## Work request 1:
In the asia dataset notebook, how many features does the dataset have, and what type are they?
## Work request 2:
Please reproduce the part of the asia dataset notebook that opens with the words containing "### MLP classifier" and closes with "all_features = list(range(real_data.shape[1]))".

## Source document:
══════════

### This notebook is used to perform gridsearch on asia dataset

In [None]:
%load_ext autoreload
%autoreload 2

In [None]:
import numpy as np
import pandas as pd
from sdgym import benchmark
from sdgym import load_dataset
from xgboost import XGBClassifier
from sklearn.neural_network import MLPClassifier
from synthsonic.models.kde_copula_nn_pdf import KDECopulaNNPdf
from synthsonic.models.categorical_utils import categorical_round, vec_translate, categorical_frequency_mapping, \
            categorical_frequency_inverse_mapping, encode_one_hot, decode_one_hot
from pandas_profiling import ProfileReport
%matplotlib inline

### EDA

In [None]:
df, categorical_columns, ordinal_columns = load_dataset('asia')
explore_df = pd.DataFrame(df)
profile = ProfileReport(explore_df, title="EDA for asia dataset")
profile

### Observations:
* All 8 features in this dataset are categorical, so it's worth trying all the categorical encoding strategies
    * Consider categorical as ordinal
    * One hot encode categorical features
    * Frequency mapping

### MLP classifier

In [None]:
def KDECopulaNNPdf_RoundCategorical(real_data, categorical_columns, ordinal_columns):
    # Max's kde copula model with default parameters
    
    all_features = list(range(real_data.shape[1]))
    numerical_features = list(set(all_features) - set(categorical_columns + ordinal_columns))
    data = np.float64(real_data)
    
    n_samples = data.shape[0]
    n_features = data.shape[1]
    #print(data.shape)
    
    kde = KDECopulaNNPdf(use_KDE=False, clf=MLPClassifier(random_state=0, max_iter=500, early_stopping=True))
    kde = kde.fit(data)
    
    X_gen, sample_weight = kde.sample(n_samples)

══════════

Landmark coordinate records:

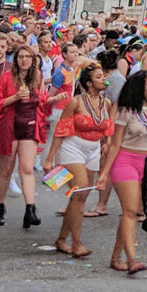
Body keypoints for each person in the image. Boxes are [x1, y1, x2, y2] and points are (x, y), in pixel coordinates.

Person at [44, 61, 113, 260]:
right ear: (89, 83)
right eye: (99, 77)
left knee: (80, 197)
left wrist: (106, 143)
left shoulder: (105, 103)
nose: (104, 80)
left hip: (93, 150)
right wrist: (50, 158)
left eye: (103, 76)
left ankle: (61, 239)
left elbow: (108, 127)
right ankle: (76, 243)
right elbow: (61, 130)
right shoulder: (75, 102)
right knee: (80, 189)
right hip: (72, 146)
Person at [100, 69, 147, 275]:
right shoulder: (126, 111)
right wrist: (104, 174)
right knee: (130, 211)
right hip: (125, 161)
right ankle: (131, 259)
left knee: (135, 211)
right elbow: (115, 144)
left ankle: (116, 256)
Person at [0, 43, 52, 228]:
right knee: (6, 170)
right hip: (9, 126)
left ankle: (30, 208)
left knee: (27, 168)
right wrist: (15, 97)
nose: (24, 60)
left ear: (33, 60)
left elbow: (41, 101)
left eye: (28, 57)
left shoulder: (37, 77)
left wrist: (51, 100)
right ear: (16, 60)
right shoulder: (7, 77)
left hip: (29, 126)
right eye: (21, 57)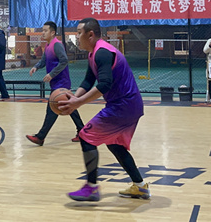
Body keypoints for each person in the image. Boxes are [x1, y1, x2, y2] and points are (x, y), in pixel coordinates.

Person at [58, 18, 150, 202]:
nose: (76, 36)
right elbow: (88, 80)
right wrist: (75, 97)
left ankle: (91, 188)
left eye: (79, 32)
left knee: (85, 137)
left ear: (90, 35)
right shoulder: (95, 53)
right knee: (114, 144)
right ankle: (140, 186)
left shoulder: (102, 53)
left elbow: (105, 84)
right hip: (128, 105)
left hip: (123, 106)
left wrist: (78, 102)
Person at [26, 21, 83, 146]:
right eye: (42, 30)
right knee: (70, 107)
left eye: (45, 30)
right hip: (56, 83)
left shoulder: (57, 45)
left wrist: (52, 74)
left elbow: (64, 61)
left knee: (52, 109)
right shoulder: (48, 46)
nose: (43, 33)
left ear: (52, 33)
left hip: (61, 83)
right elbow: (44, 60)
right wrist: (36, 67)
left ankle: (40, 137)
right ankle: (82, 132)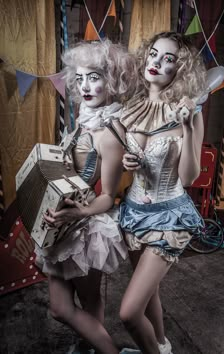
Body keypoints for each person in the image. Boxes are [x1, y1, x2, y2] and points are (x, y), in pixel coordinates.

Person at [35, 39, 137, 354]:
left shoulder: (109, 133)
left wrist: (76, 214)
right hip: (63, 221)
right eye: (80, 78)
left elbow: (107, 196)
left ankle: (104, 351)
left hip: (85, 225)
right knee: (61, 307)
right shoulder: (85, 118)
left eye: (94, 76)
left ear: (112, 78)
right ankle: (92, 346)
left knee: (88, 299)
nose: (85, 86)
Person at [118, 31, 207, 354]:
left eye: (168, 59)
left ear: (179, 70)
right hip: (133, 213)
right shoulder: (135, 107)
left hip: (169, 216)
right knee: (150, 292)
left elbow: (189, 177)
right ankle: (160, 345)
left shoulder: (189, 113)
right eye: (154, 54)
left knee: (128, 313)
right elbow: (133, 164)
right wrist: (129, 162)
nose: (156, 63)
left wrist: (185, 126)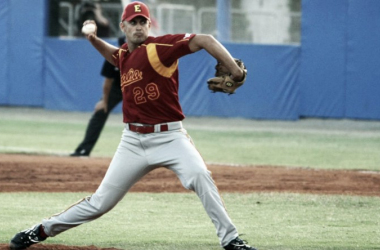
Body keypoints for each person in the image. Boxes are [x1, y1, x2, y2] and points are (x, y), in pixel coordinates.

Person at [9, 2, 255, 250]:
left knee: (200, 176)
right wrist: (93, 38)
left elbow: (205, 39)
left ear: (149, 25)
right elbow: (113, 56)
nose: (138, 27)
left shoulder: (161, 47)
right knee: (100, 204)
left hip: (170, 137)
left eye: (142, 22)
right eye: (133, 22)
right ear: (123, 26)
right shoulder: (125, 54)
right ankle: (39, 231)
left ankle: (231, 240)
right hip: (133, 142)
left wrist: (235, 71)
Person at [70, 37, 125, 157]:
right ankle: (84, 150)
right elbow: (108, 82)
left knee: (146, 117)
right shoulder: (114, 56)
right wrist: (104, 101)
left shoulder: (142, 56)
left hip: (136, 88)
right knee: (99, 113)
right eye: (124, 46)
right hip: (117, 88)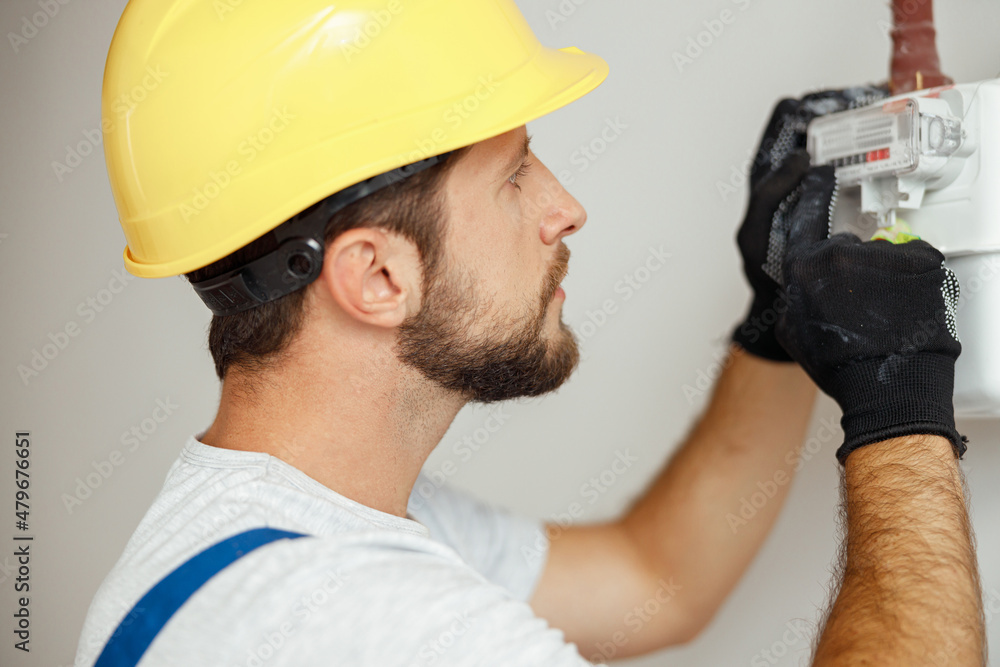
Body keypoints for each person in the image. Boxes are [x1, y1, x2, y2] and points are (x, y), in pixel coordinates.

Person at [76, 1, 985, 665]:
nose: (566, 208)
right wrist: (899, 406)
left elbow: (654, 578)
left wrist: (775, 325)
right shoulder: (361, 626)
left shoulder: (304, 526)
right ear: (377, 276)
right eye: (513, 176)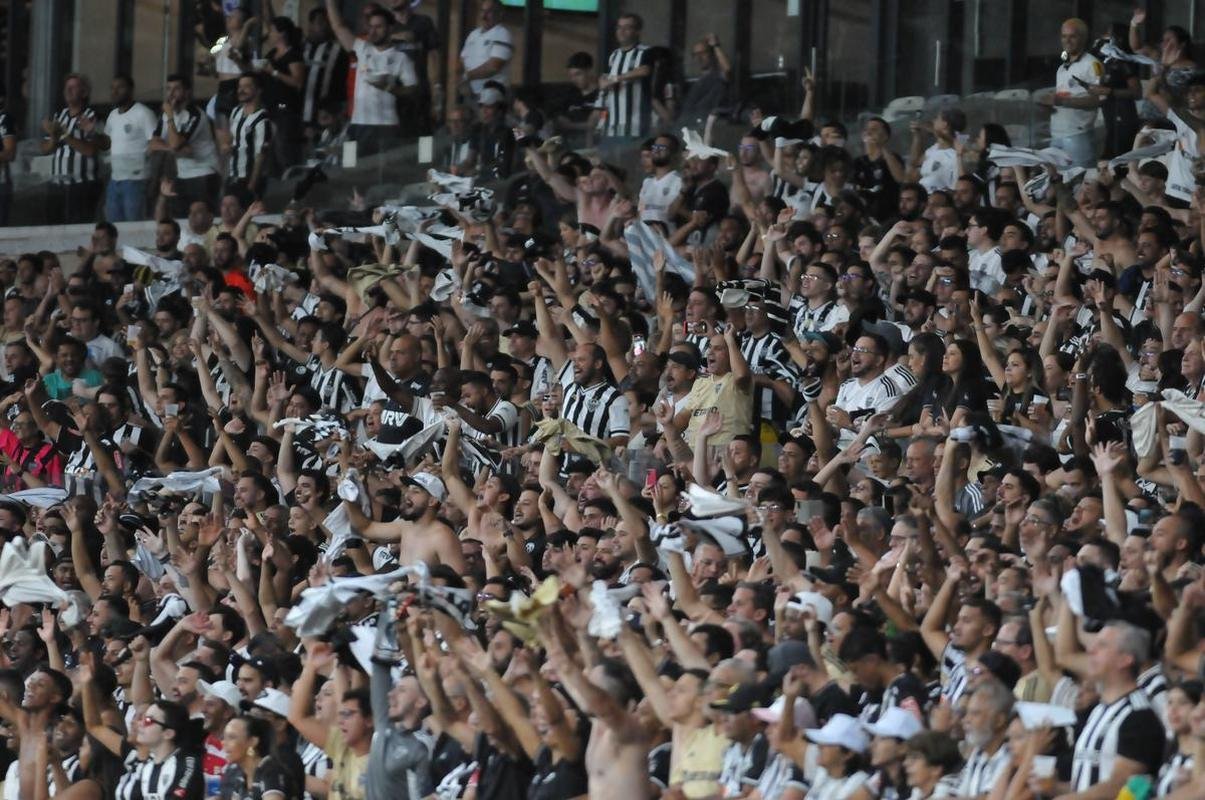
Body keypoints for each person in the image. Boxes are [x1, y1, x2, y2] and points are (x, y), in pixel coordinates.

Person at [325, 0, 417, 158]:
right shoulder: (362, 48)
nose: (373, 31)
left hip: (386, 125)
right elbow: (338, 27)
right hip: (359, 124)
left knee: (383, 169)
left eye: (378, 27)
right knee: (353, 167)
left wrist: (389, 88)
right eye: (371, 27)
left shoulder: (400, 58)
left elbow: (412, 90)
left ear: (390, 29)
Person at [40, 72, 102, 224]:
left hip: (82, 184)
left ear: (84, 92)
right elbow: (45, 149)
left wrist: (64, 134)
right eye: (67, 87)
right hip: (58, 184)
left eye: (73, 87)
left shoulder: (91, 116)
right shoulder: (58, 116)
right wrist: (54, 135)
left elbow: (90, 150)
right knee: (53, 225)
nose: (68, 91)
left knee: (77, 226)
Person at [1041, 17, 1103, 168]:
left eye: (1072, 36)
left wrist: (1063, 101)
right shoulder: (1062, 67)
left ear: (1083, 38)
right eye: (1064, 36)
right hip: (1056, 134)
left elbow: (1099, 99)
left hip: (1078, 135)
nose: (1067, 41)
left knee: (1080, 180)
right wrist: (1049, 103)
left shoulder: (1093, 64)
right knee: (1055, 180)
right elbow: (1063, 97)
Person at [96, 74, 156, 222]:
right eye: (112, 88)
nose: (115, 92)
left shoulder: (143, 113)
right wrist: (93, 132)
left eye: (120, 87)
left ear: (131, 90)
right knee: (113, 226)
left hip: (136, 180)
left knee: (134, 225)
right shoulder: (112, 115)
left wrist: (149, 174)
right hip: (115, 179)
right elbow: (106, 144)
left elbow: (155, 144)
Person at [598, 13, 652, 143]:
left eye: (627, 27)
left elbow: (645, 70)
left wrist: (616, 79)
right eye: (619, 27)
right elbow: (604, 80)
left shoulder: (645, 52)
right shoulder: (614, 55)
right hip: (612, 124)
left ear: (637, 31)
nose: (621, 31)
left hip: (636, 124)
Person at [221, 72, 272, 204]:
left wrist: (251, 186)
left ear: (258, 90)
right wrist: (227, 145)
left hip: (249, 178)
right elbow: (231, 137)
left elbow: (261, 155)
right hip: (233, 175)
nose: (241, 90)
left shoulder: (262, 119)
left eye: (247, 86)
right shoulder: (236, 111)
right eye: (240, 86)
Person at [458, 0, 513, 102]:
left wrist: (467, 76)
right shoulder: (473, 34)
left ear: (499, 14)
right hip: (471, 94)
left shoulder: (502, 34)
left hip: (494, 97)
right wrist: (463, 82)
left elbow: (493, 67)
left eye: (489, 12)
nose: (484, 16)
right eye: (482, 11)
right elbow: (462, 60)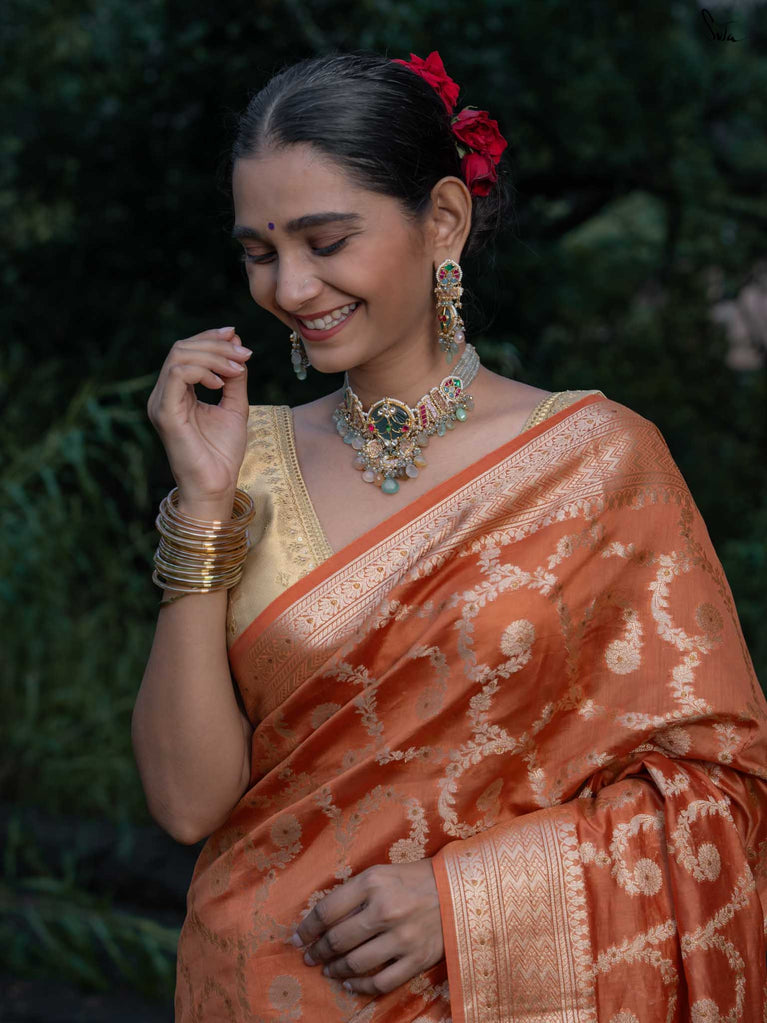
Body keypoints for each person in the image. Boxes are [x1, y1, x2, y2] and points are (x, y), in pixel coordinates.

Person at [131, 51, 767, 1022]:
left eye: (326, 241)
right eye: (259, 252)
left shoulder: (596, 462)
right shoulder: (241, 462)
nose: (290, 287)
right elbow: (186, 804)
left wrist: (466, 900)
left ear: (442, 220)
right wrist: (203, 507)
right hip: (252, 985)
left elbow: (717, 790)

══════════

## Written reply 1:
All 8 features are categorical.

## Written reply 2:
### MLP classifier

In [None]:
def KDECopulaNNPdf_RoundCategorical(real_data, categorical_columns, ordinal_columns):
    # Max's kde copula model with default parameters
    
    all_features = list(range(real_data.shape[1]))